AUGUSTA – State insurance regulators have approved a filing by the National Council on Compensation Insurance that will result in most employers in Maine seeing a decrease in their workers’ compensation insurance rates in 2009, with business groups saying that is good news as employers deal with the recession.
“Our finding was that the frequency of claims is down and when there are fewer accidents the costs go down,” said Laura Backus-Hall, the regional representative for NCCI. “I think it is clear that there has been a good job in prevention of workplace injuries in Maine.”
The filing approved by the State Insurance Superintendent will reduce rates overall by 7.6 percent with the dollar value to employers, based on the premiums paid in 2007, totaling about $18.3 million. The NCCI filing covers most insurers.
Backus-Hall said while the frequency of claims is the major factor in the filing, other factors like a slower increase in the cost of medical care provided under workers’ comp insurance also contributed to the decrease in rates.
She said Maine is following a national trend of fewer workplace injuries and she singled out the Maine Employers Mutual Insurance Co., usually called MEMIC, as doing an exceptional job of providing workplace safety programs.
The company announced in October it was returning $15 million in dividends to its policyholders. The company has about two-thirds of the workers’ compensation insurance market in the state.
MEMIC President and CEO John Leonard said more than 20,000 Maine employers who were policyholders of the company during 2005 will get payments. That will bring the total dividends paid to policyholders to more than $100 million since 1998.

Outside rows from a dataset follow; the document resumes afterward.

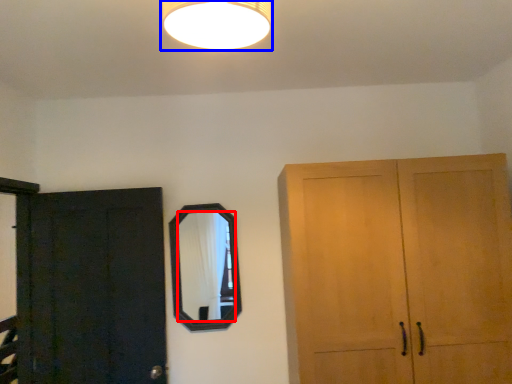
Question: Which object is closer to the camera taking this photo, mirror (highlighted by a red box) or lamp (highlighted by a blue box)?

Choices:
 (A) mirror
 (B) lamp

Answer: (B)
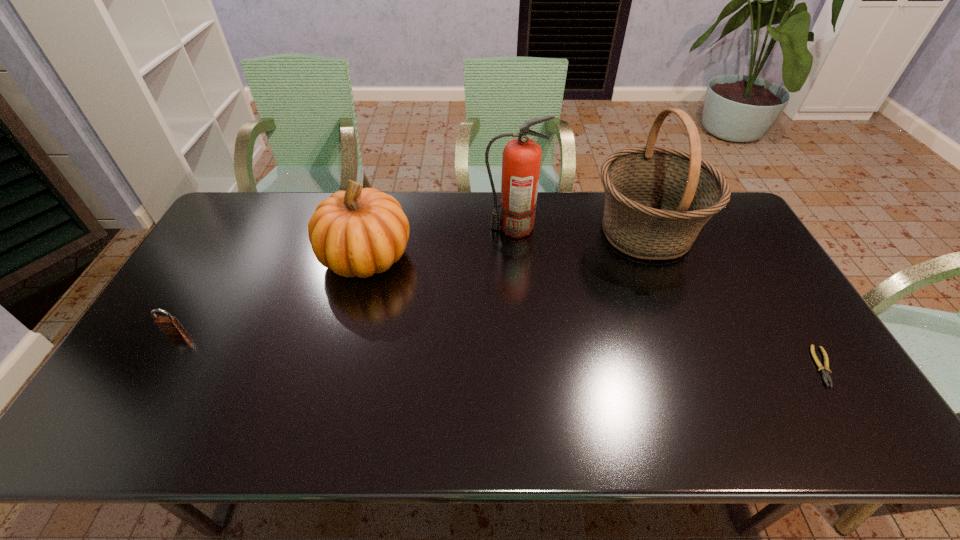
I want to click on blank space that satisfies the following two spatial constraints: 1. on the nozzle of the third object from right to left; 2. on the front side of the fourth object from right to left, so click(x=516, y=256).

Identify the location of vacant area in the image that satisfies the following two spatial constraints: 1. on the front-facing side of the padlock; 2. on the left side of the pliers. (154, 367).

You are a GUI agent. You are given a task and a screenshot of the screen. Output one action in this format:
    pyautogui.click(x=<x>, y=<y>)
    Task: Click on the vacant position in the image that satisfies the following two spatial constraints: 1. on the nozzle of the third object from right to left; 2. on the left side of the basket
    The height and width of the screenshot is (540, 960).
    Given the screenshot: What is the action you would take?
    pyautogui.click(x=514, y=232)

David Clough, state director of the National Federation of Independent Businesses said the two actions together are certainly good news for many employers at a time of increased operating costs.
“It means they have more money with which to pay bills and salaries and keep people employed,” he said. “That is good news.”
Clough said the rate decrease will have a significant impact on the employers across the state that have been hit by double-digit increases in electricity costs and significant growth in health insurance premiums.
“It particularly benefits industries that pay a lot because of the nature of their jobs, and that does not vary by size, it varies by the type of business,” he said.